*WORK INSTRUCTIONS*: In the high speed rail debate text below, what is the cost of the study that the speaker wants presented to Parliament?

++++ SELECTED TEXT ++++

As I stated earlier, the creation of jobs is a priority mandate of the federal government. A high speed rail project during the construction period will create significant employment. We do not argue with that. The economic impact study which has yet to be completed will quantify the levels that would be generated by a high speed rail project.

The choice of technology is another area that must be identified. As I have indicated, we are looking at more than one technology. A high speed rail project will not see the light of day without significant contributions from the private sector. The motion should not be moved forward without the benefits of the study.

We are prepared to further discuss this matter once the $6 million study, paid for by the Canadian taxpayers, is brought forward and presented to Parliament.

High Speed TrainPrivate Members' Business

6:45 p.m.


Jim Gouk Reform Kootenay West—Revelstoke, BC

Mr. Speaker, I rise in the House today to speak on Motion No. 112 proposed by the hon. member for Joliette.

++++ STORED DATA ++++

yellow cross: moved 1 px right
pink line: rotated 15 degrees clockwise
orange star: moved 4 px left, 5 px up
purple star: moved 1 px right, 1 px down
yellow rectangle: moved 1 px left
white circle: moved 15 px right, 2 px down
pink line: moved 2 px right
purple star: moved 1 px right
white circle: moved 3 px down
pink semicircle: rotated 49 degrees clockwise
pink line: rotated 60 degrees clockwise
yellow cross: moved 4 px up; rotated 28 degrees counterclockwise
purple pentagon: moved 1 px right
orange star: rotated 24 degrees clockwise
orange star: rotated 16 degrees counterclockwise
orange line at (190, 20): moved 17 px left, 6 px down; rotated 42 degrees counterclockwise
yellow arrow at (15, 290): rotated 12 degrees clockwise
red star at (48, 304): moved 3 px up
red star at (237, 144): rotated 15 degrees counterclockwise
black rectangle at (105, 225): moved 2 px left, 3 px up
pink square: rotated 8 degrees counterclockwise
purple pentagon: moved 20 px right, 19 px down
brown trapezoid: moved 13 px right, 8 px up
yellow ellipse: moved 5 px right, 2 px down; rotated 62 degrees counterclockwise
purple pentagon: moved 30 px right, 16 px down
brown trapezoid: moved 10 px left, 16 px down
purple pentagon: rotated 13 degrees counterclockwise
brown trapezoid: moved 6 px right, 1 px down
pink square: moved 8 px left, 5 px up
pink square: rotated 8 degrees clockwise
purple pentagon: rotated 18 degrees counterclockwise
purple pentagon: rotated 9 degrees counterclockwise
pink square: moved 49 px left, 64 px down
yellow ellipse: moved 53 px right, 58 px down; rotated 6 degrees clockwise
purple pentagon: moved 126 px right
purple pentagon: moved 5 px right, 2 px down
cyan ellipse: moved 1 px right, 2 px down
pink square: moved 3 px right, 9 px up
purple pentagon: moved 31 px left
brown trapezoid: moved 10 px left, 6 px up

++++

*FULL RESPONSE*: $6 million, paid for by Canadian taxpayers.